Text:
──────────────────────────────

Das Dumme daran: Solche Situationen werden bei den meisten Lesern in Zukunft häufiger stattfinden, denn die Gedächtnisleistung nimmt mit dem Alter tendenziell ab. Die gute Nachricht: Man weiß jetzt zumindest, warum das so ist.
Ablenkung und Aufmerksamkeit
Ein Forscherteam um Adam Gazzaley fand heraus, dass das mit der Unfähigkeit zu tun hat, belanglose Informationen zu filtern - und nicht etwa mit einer gestörten Aufmerksamkeit. Das klingt zwar so, als wären das zwei Arten, ein und dasselbe auszudrücken, doch aus Sicht des Gehirns sind unterdrückte Ablenkung und erhöhte Aufmerksamkeit offenbar unterschiedliche Dinge.

Wie die Forscher vor kurzem berichteten, kann man diese beiden Aspekte mittels funktioneller Kernspinresonanztomographie, kurz: fMRI, unterscheiden (Journal of Cognitive Neuroscience 17, S. 507).

──────────────────────────────

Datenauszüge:
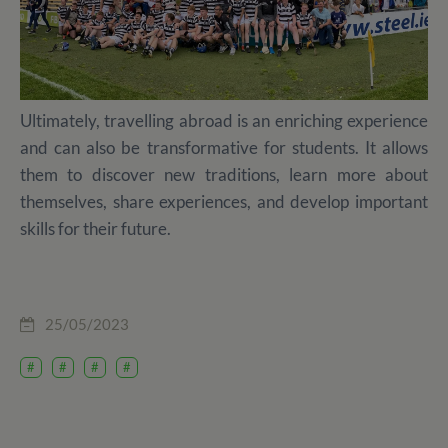
Ultimately, travelling abroad is an enriching experience
and can also be transformative for students. It allows
them to discover new traditions, learn more about
themselves, share experiences, and develop important
skills for their future.
25/05/2023
#
#
#
#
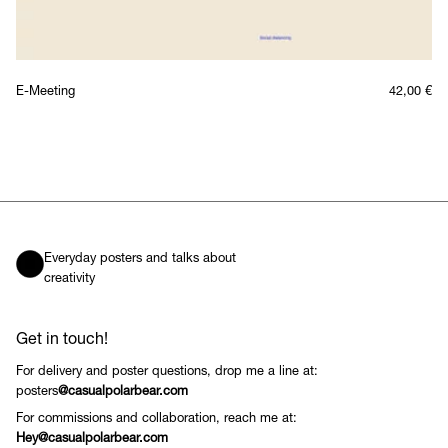
E-Meeting
42,00
€
Everyday posters and talks about
creativity
Get in touch!
For delivery and poster questions, drop me a line at:
posters
@casualpolarbear.com
For commissions and collaboration, reach me at:
Hey@casualpolarbear.com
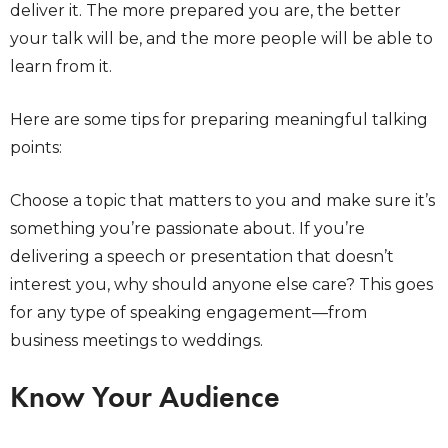
deliver it. The more prepared you are, the better
your talk will be, and the more people will be able to
learn from it.
Here are some tips for preparing meaningful talking
points:
Choose a topic that matters to you and make sure it’s
something you’re passionate about. If you’re
delivering a speech or presentation that doesn’t
interest you, why should anyone else care? This goes
for any type of speaking engagement—from
business meetings to weddings.
Know Your Audience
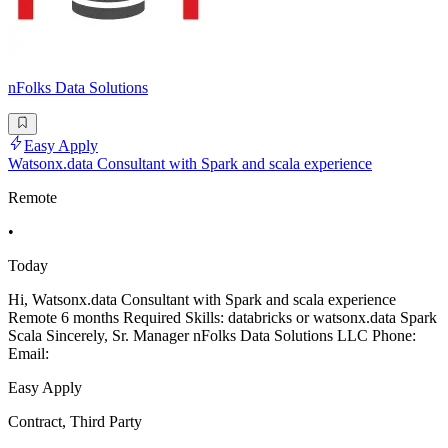
nFolks Data Solutions
Easy Apply
Watsonx.data Consultant with Spark and scala experience
Remote
•
Today
Hi, Watsonx.data Consultant with Spark and scala experience
Remote 6 months Required Skills: databricks or watsonx.data Spark
Scala Sincerely, Sr. Manager nFolks Data Solutions LLC Phone:
Email:
Easy Apply
Contract, Third Party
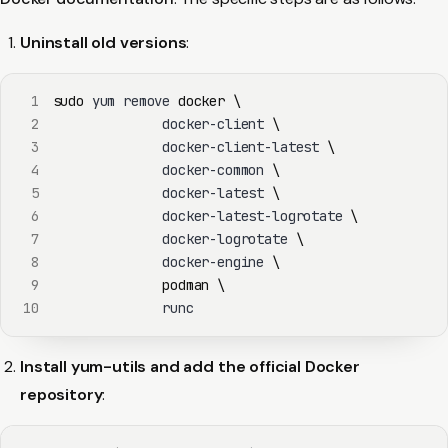
Uninstall old versions
:
1
sudo
 yum remove 
docker
\
2
              docker-client 
\
3
              docker-client-latest 
\
4
              docker-common 
\
5
              docker-latest 
\
6
              docker-latest-logrotate 
\
7
              docker-logrotate 
\
8
              docker-engine 
\
9
podman
\
10
              runc
Install yum-utils and add the official Docker
repository
:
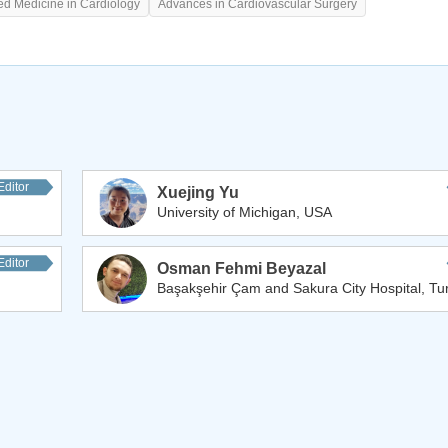
ed Medicine in Cardiology
Advances in Cardiovascular Surgery
Editor
Xuejing Yu
University of Michigan, USA
Editor
Osman Fehmi Beyazal
Başakşehir Çam and Sakura City Hospital, Tu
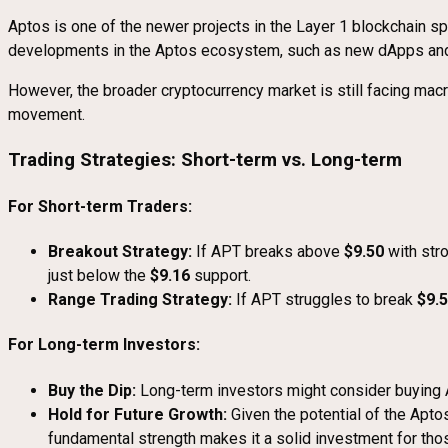
Aptos is one of the newer projects in the Layer 1 blockchain sp
developments in the Aptos ecosystem, such as new dApps and p
However, the broader cryptocurrency market is still facing mac
movement.
Trading Strategies: Short-term vs. Long-term
For Short-term Traders:
Breakout Strategy:
If APT breaks above
$9.50
with str
just below the
$9.16
support.
Range Trading Strategy:
If APT struggles to break
$9.
For Long-term Investors:
Buy the Dip:
Long-term investors might consider buying A
Hold for Future Growth:
Given the potential of the Apto
fundamental strength makes it a solid investment for thos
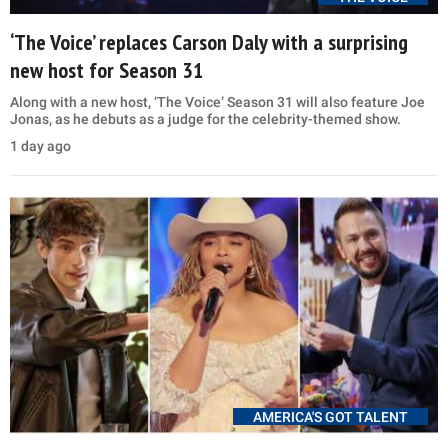
‘The Voice’ replaces Carson Daly with a surprising
new host for Season 31
Along with a new host, ‘The Voice’ Season 31 will also feature Joe
Jonas, as he debuts as a judge for the celebrity-themed show.
1 day ago
AMERICA'S GOT TALENT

──────────────────────────────

Aufgabe 1: Womit hängt die im Alter nachlassende Gedächtnisleistung laut dem Text über Gedächtnis und Ablenkung zusammen?
Aufgabe 2: Führen Sie den Text über Gedächtnis und Ablenkung im Anschluss an seinen letzten Satz fort.

Antwort 1: Mit der Unfähigkeit, belanglose Informationen zu filtern, und nicht mit einer gestörten Aufmerksamkeit.

Antwort 2:
Diese Methode wendeten Gazzaley und seine Mitarbeiter nun an, um etwaige Unterschiede zwischen jungen (19-30 Jahre) und älteren Personen (60-77 Jahre) sichtbar zu machen.
Gedächtnistest mit Bildern
 
Bild: Gazzaley et al./Nature Neuroscience

Dabei legten sie den Testpersonen eine Reihe von Bildern vor und wiesen sie an, entweder nur die dargestellten Gesichter in Erinnerung zu behalten und die Naturszenen zu ignorieren - oder genau umgekehrt zu verfahren (Bild oben). Danach wurde die Merkfähigkeit der Probanden getestet und ihre Gehirnaktivität mittels fMRI aufgezeichnet.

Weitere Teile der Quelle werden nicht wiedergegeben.